変化には時間が必要です。私は、彼がいつか酒を断ち、慈済に加わって私たちと一緒に善行することを願い、善と自律の道を歩むように、今後も説得を続けていくつもりです。他者を助けると同時に、私自身も変わり、手放すこと、包容することを学び、感謝と善意をもって人々に接することを学びました。
ガイナ・マンジさんはスジャータ村で愛の心を募る活動を行い、小さな雑貨店を経営する村人のマーロさん(写真右)に参加を勧めた。(撮影・袁淑珍)
委員の認証を授かる名誉と責任
二〇二五年十一月初め、私は台湾を訪れて、慈済委員の認証を授かりました。それは私にとってこの上ない誉れであると同時に、より大きな責任の始まりでした。スーツに身を包み、委員証を胸に付けることは、法師への最も真摯な誓いです。

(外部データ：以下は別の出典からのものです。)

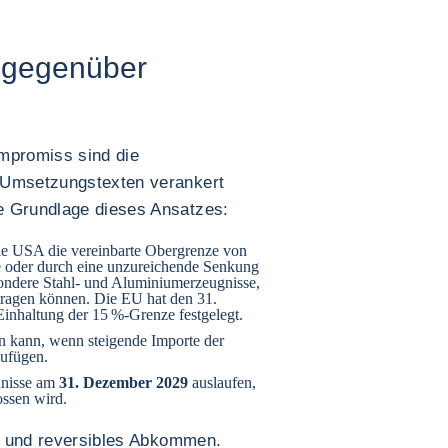
 gegenüber
promiss sind die
 Umsetzungstexten verankert
e Grundlage dieses Ansatzes:
die USA die vereinbarte Obergrenze von
le oder durch eine unzureichende Senkung
ondere Stahl- und Aluminiumerzeugnisse,
betragen können. Die EU hat den 31.
 Einhaltung der 15 %-Grenze festgelegt.
den kann, wenn steigende Importe der
zufügen.
dnisse am
31. Dezember 2029
auslaufen,
ossen wird.
es und reversibles Abkommen.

今後、慈善、医療、またはその他の志業のどれであっても、慈済が必要とする限り、または苦難にある衆生が必要とする時、私はより多くの任務を喜んで引き受けたいと思っています。これが、私が法師に対して立てた誓願であり、私の今生の使命です。
法師と慈済家族の皆さんが、慈悲に満ちた仏法の言葉で私を啓発し、導いてくれたことに、心より感謝します。法師のご法体がご健康で、永遠に存在され、これからも仏法を広く伝え、人々を教え導き、そして弟子たちが永遠の依り所とする仏法をもって、実践すべき愛を持ち続けるよう、心よりお祈り申し上げます。
文/王瀅琇(高雄慈済ボランティア)
訳/林欣怡
撮影/鍾文英
「
私には台湾に来て上人にお会いしたいという夢がありました。以前はとても手が届きそうにない夢だと思っていましたが、今は心が落ち着き、緊張もありません」。二年間の養成講座を経て、ガイナ・マンジさんとアミット・クマール・シンさん、ムハマド・アンサール・アリさんの三人のインドの慈済ボランティアは、二〇二五年十一月に台湾に里帰りし、認証を授かった。ガイナ・マンジさんは、愛の気持ちを発心立願した証として、竹筒貯金箱を持参し、法師に献上した。
十一月十日の認証授与当日、インドに長期駐在しているマレーシア・セランゴール支部の蘇祈逢(スー・チーフォン)副執行長と師兄たちが、彼の服装を整えた時、彼は再び感動して涙を流した。「まさか台湾に来られるとは夢にも思っていませんでした。物乞いをしていた人間が、手のひらを下に向けて施す人間になれたのです。私は心から感動し、感謝の気持ちで胸がいっぱいです」。
仏陀の故郷は、この世で仏教を実践する道場となり、寄り添いケアを施すだけではなく、仏法のもう一つの側面が広まった場所だと言えよう。
物乞いをしていた体を今真っ直ぐに伸ばし、ガイナ・マンジさんはこう言った。インドに戻ったら、引き続き竹筒募金箱を作って愛の心を募るつもりで、もはや劣等感を感じることはないと語った。なぜなら、彼はもう顔を上げ、喜びに満ちて人間菩薩として生きていくことができるからだ。
「私は人と人との間には愛と善が存在するのだと深く体得しました。ブッダが召し上がったお粥と同じように、魂を養い、人生に希望という灯りを灯すものなのです」。